一人暮らしの親を遠方からサポートする方法
また、遠方に住む高齢者の生活をサポートするために、行政や自治体、民間企業の様々なサービスを利用することも検討しましょう。
行政や地域の支援制度を活用する
行政や地域の支援制度は、遠方に住む親を持つ家族にとって心強い存在です。
地域包括支援センターに相談
一人暮らしの高齢者を支援するために、各自治体には地域包括支援センターが設置されています。センターでは、保健師や社会福祉士、主任ケアマネジャーなどの専門スタッフが、高齢者やその家族からの相談に応じています。介護や医療、福祉サービスの利用方法から、認知症や虐待の防止まで、幅広い課題について助言を得ることができます。遠方に住む子どもも、親の住む地域の地域包括支援センターに連絡を取り、サポート体制について相談してみましょう。
高齢者向けサービスの利用
行政や社会福祉協議会では、一人暮らしの高齢者を対象とした様々なサービスを提供しています。たとえば、緊急通報システムは、高齢者の自宅に設置されたボタンを押すことで、24時間体制で救急車の手配や家族への連絡ができます。
また、自治体によっては、高齢者の見守りを兼ねた配食サービスや、定期的な訪問による安否確認サービスを実施しているところもあります。親の住む地域で利用可能なサービスを調べ、必要に応じて申請手続きを進めましょう。
生活支援サービスを利用する
民間事業者も、高齢者の生活を支援する様々なサービスを展開しています。
家事代行サービス
一人暮らしの高齢者にとって、掃除や洗濯、食事の準備などの家事は大きな負担となります。家事代行サービスを利用することで、日常生活をサポートすることができます。
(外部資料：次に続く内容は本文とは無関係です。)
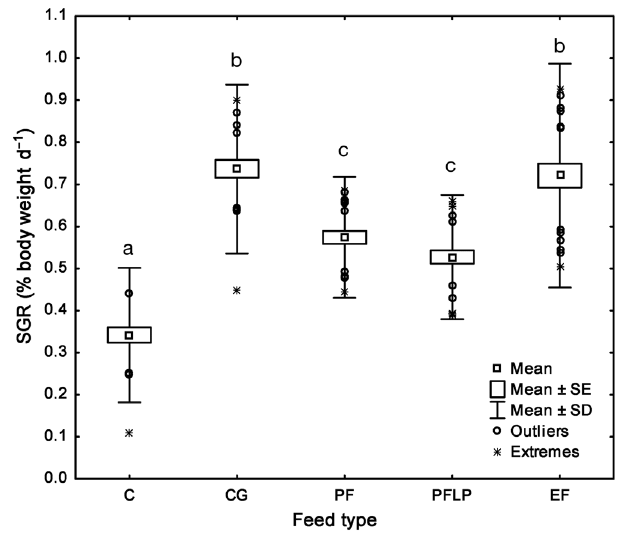
Fig. 1. Specific growth rate (SGR) of common carp Cyprinus carpio (means and SD, n = 22) calculated for different supple- mentary feeding treatments after 112 d. Treatments with dif- ferent letters are significantly different (p < 0.05) according to Tukey’s post hoc test. C: control without supplementary feed; CG: cereal grains; PF: pelleted feed; PFLP: pelleted feed with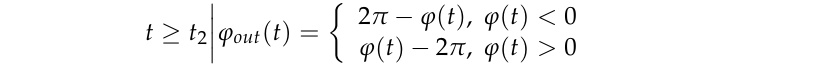
Figure 7. Plotted repolarization of rotation in the joint.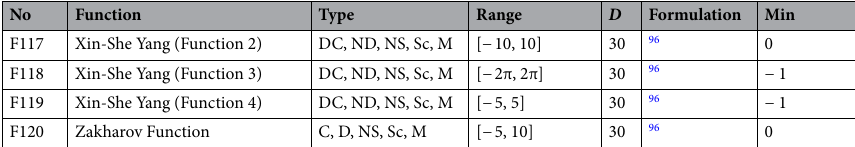
Table 3. Details of the N -dimensional benchmark mathematical functions.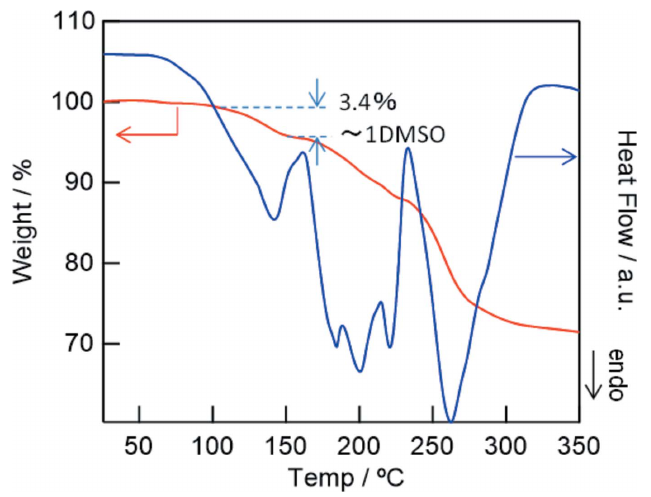
Figure 3 TG–DTA curves acquired under a nitrogen atmosphere.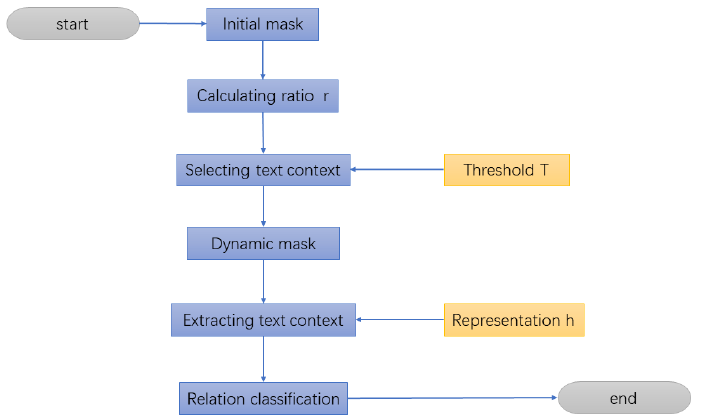
Figure 2. The flow chart of method based on threshold. This method is applied in dynamic context module for relation extraction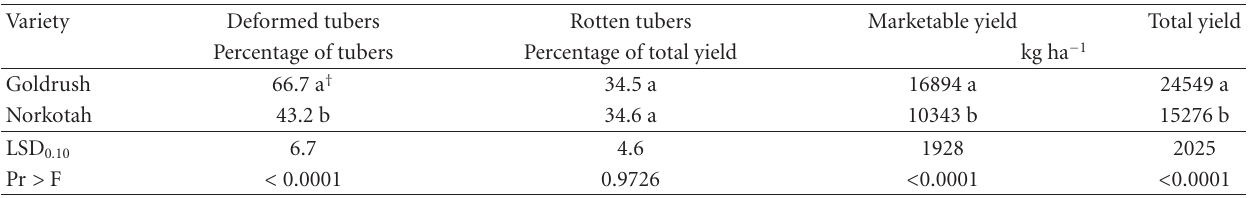
Table 3: Russet potato main e ff ect in 2009 for deformed tubers, rotten tubers as a percentage of total yield, marketable tuber yield, and total tuber yield for Russet potatoes grown on sandy loam soils in the Mid-Atlantic, averaged across N rate and N application timing.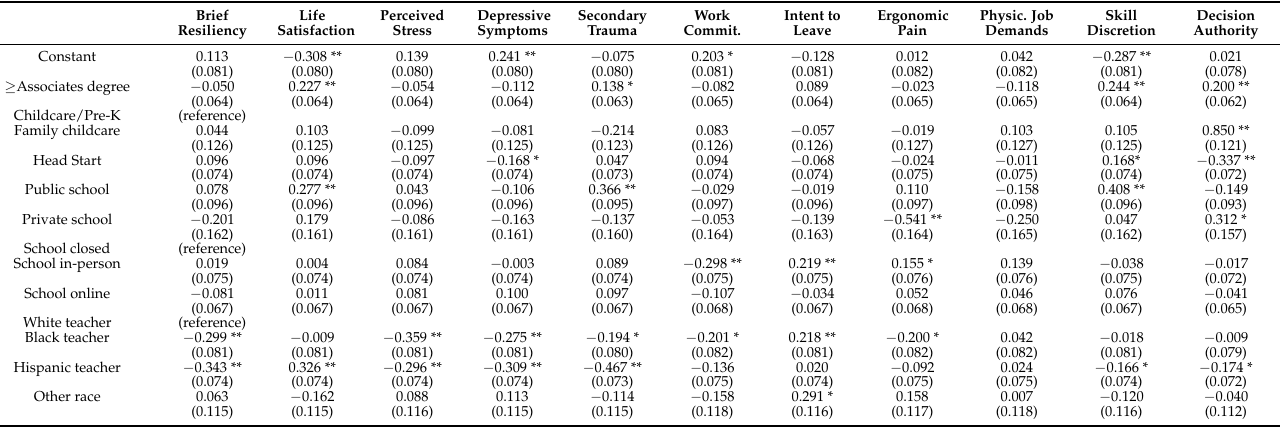
Table 4. Main effects regression of psychological, physical, and professional well-being by modality and teacher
サービスの内容や料金体系は事業者によって異なるため、親の住む地域で利用可能なサービスを比較検討することが大切です。また、サービスの利用開始前に、親の同意を得ることを忘れないようにしましょう。
食事宅配サービス
バランスの取れた食事は、高齢者の健康維持に欠かせません。食事宅配サービスを利用することで、栄養価の高い食事を手軽に取ることができます。配食サービスには、自治体や社会福祉協議会が実施するものと、民間事業者が提供するものがあります。それぞれのメニューや価格、配達頻度などを確認し、親の嗜好や健康状態に合ったサービスを選びましょう。
移動支援サービス
一人暮らしの高齢者にとって、通院や買い物など、外出の機会を確保することは重要です。しかし、公共交通機関の利用が困難な場合、移動手段の確保が課題となります。自治体や社会福祉協議会、NPO法人などが提供する移動支援サービスを利用することで、高齢者の外出をサポートすることができます。また、民間事業者が提供するタクシー利用料金の助成制度などもあるため、親の住む地域で利用可能なサービスを探してみましょう。
医療面のサポート体制を整える
年を重ねるごとに、健康面での不安が増えていきます。ましてや親が遠方で一人で暮らしているのであれば尚更です。医療面でのサポート体制も整えておく必要があります。
かかりつけ医との連携
高齢者にとって、かかりつけ医との信頼関係は欠かせません。遠方に住む子どもも、親のかかりつけ医と連絡を取り、日頃の健康管理や治療方針について情報共有することが大切です。また、かかりつけ医から、親の健康状態について定期的に報告を受けることで、遠方からでも医療面のサポートを行うことができます。
遠隔診療の活用
近年、ICT技術の発展に伴い、遠隔診療サービスが普及してきています。スマートフォンやタブレット端末を使って、自宅にいながら医師の診察を受けることができます。特に、移動が困難な高齢者にとって、遠隔診療は大きなメリットがあります。ただし、すべての疾患に対応できるわけではないため、かかりつけ医と相談の上、適切に活用することが大切です。
服薬管理の支援
高齢者の中には、複数の疾患を抱え、多くの薬を服用している人もいます。服薬管理の誤りは、健康状態の悪化につながるため、注意が必要です。遠方に住む子どもは、親の服薬状況を定期的に確認し、飲み忘れや重複服用がないか、電話やビデオ通話で確認することが大切です。また、薬局と連携し、薬の一包化や自動配薬ロボットの利用など、服薬管理を支援するサービスの活用も検討しましょう。
災害時や緊急時に備える
災害時や緊急時に備えて、親との連絡手段や、避難場所などの情報共有、確認もしておきましょう。
緊急連絡先の共有
一人暮らしの高齢者にとって、緊急時の連絡先を周囲の人々と共有しておくことは非常に重要です。親の住所や電話番号、かかりつけ医の連絡先などを、近所の人や民生委員、地域包括支援センターなどに伝えておきましょう。また、親の家の見やすい場所に、緊急連絡先を記載したメモを貼っておくことも有効です。
キーボックスやスマートロックの設置
一人暮らしの高齢者が急病や事故で倒れた際、救急隊が家に入るために玄関のカギを壊さなければならないことがあります。キーボックスを設置しておけば、緊急時に救急隊が迅速に家に入ることができます。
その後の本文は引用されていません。